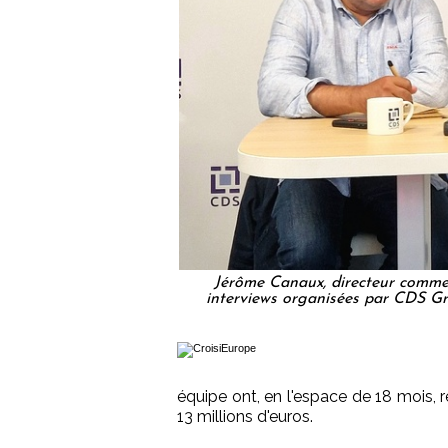
Jérôme Canaux, directeur commer
interviews organisées par CDS G
équipe ont, en l'espace de 18 mois, 
13 millions d'euros.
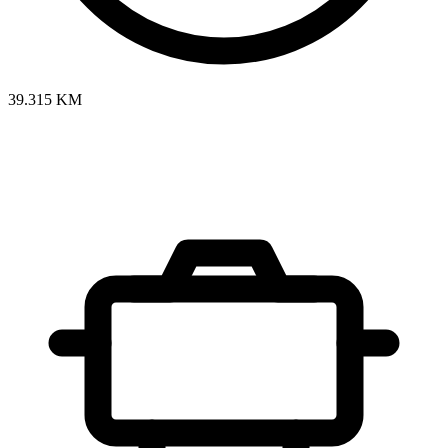
39.315 KM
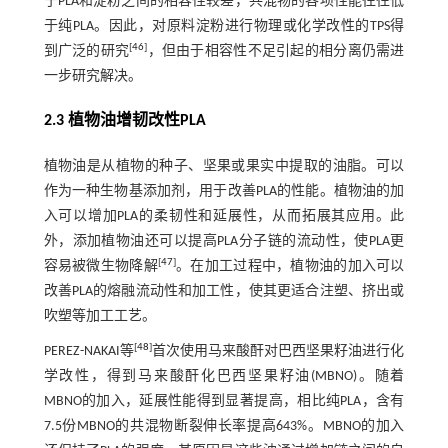
于PLA和淀粉之间的相容性较差，共混物的各项性能往往低
于纯PLA。因此，对原料淀粉进行物理或化学改性的TPS得
[
46
]
到广泛的研究
，但由于相容性不足引起的相分离仍需进
一步研究解决。
2.3 植物油增韧改性PLA
植物油是从植物的种子、坚果或果实中提取的油脂。可以
作为一种生物基添加剂，用于改善PLA的性能。植物油的加
入可以增加PLA的柔韧性和延展性，从而拓展其应用。此
外，添加植物油还可以提高PLA分子链的流动性，使PLA更
[
47
]
容易被微生物降解
。在加工过程中，植物油的加入可以
改善PLA的熔融流动性和加工性，使其更适合注塑、挤出或
吹塑等加工工艺。
[
48
]
PEREZ-NAKAI等
首次使用马来酸酐对巴西坚果籽油进行化
学改性，得到马来酸酐化巴西坚果籽油(MBNO)。随着
MBNO的加入，延展性能得到显著提高，相比纯PLA，含有
7.5份MBNO的共混物断裂伸长率提高643%。MBNO的加入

* _WHAT YOU WILL DO_
Rewrite the lines above with every "植物油" swapped for "天然油脂" and all else left unchanged. Leave the pictures out of your answer.

* _YOUR RESPONSE_
Jérôme Canaux, directeur commer
interviews organisées par CDS G
équipe ont, en l'espace de 18 mois, 
13 millions d'euros.
39.315 KM
于PLA和淀粉之间的相容性较差，共混物的各项性能往往低
于纯PLA。因此，对原料淀粉进行物理或化学改性的TPS得
[
46
]
到广泛的研究
，但由于相容性不足引起的相分离仍需进
一步研究解决。
2.3 天然油脂增韧改性PLA
天然油脂是从植物的种子、坚果或果实中提取的油脂。可以
作为一种生物基添加剂，用于改善PLA的性能。天然油脂的加
入可以增加PLA的柔韧性和延展性，从而拓展其应用。此
外，添加天然油脂还可以提高PLA分子链的流动性，使PLA更
[
47
]
容易被微生物降解
。在加工过程中，天然油脂的加入可以
改善PLA的熔融流动性和加工性，使其更适合注塑、挤出或
吹塑等加工工艺。
[
48
]
PEREZ-NAKAI等
首次使用马来酸酐对巴西坚果籽油进行化
学改性，得到马来酸酐化巴西坚果籽油(MBNO)。随着
MBNO的加入，延展性能得到显著提高，相比纯PLA，含有
7.5份MBNO的共混物断裂伸长率提高643%。MBNO的加入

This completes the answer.